= Juris Eihmanis =

Juris Eihmanis (born September 15, 1954, in Riga) is a former Latvian National Guard Colonel who served as Commander of the Latvian National Armed Forces in 1998.

== Early life ==
He was born on September 15, 1954, in Riga. He studied at Riga Secondary School No. 50, and then studied radio engineering at the Riga Polytechnic Institute until 1984. He then worked at the Olaine Chemical Reagents Factory.

== Military career ==
After the Declaration On the Restoration of Independence of the Republic of Latvia, he joined the newly formed Latvian National Guard, and participated in the creation of the National Guard battalions, once of which he commanded, the 14th National Guard Battalion (1992–1993). He later became the commander of the National Guard from 1996 to 1998. He completed his training at the United States Army War College in Carlisle, Pennsylvania. After returning from the United States in 1998, he was appointed the commander of the National Armed Forces on 25 June.
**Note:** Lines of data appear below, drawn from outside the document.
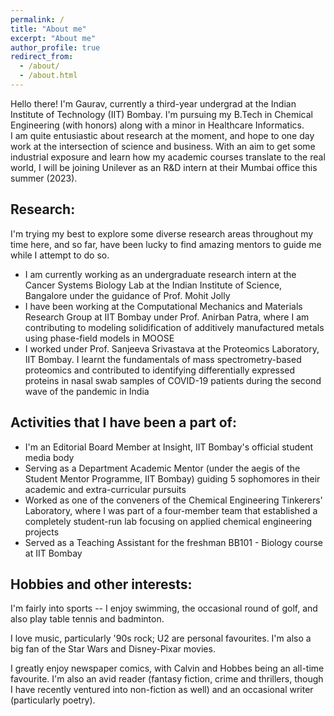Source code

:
 ```yaml
---
permalink: /
title: "About me"
excerpt: "About me"
author_profile: true
redirect_from: 
  - /about/
  - /about.html
---
```


Hello there! I'm Gaurav, currently a third-year undergrad at the Indian Institute of Technology (IIT) Bombay. I'm pursuing my B.Tech in Chemical Engineering (with honors) along with a minor in Healthcare Informatics. \
I am quite entusiastic about research at the moment, and hope to one day work at the intersection of science and business. With an aim to get some industrial exposure and learn how my academic courses translate to the real world, I will be joining Unilever as an R&D intern at their Mumbai office this summer (2023).

## Research:
I'm trying my best to explore some diverse research areas throughout my time here, and so far, have been lucky to find amazing mentors to guide me while I attempt to do so.
 - I am currently working as an undergraduate research intern at the Cancer Systems Biology Lab at the Indian Institute of Science, Bangalore under the guidance of Prof. Mohit Jolly
 - I have been working at the Computational Mechanics and Materials Research Group at IIT Bombay under Prof. Anirban Patra, where I am contributing to modeling solidification of additively manufactured metals using phase-field models in MOOSE
 - I worked under Prof. Sanjeeva Srivastava at the Proteomics Laboratory, IIT Bombay. I learnt the fundamentals of mass spectrometry-based proteomics and contributed to identifying differentially expressed proteins in nasal swab samples of COVID-19 patients during the second wave of the pandemic in India
 
## Activities that I have been a part of:
 - I'm an Editorial Board Member at Insight, IIT Bombay's official student media body
 - Serving as a Department Academic Mentor (under the aegis of the Student Mentor Programme, IIT Bombay) guiding 5 sophomores in their academic and extra-curricular pursuits
  - Worked as one of the conveners of the Chemical Engineering Tinkerers' Laboratory, where I was part of a four-member team that established a completely student-run lab focusing on applied chemical engineering projects
  - Served as a Teaching Assistant for the freshman BB101 - Biology course at IIT Bombay 
  
## Hobbies and other interests:
I'm fairly into sports -- I enjoy swimming, the occasional round of golf, and also play table tennis and badminton.

I love music, particularly '90s rock; U2 are personal favourites. I'm also a big fan of the Star Wars and Disney-Pixar movies.

I greatly enjoy newspaper comics, with Calvin and Hobbes being an all-time favourite. I'm also an avid reader (fantasy fiction, crime and thrillers, though I have recently ventured into non-fiction as well) and an occasional writer (particularly poetry).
He ended up serving for less than six months. The money spent from the National Guard budget on the renovation of Eihmanis' apartment became the reason for the punishment of several officials, as well as the dismissal of Eihmanis himself from the post on 10 December.

== Post-military ==
On May 21, 1999, the Prosecutor General's Office charged Eihmanis with abuse of office. Until 2002, Eihmanis worked as a lecturer at the Baltic Defense College. In 2002, the Riga Regional Court decided to evict Eihmanis from his apartment and recover from him the costs of repairing the apartment in the amount of more than 30,000 Latvian lats, with the prosecutor's office saying that he as commander of the NAF, acquired it "illegally, contrary to the law and good morals".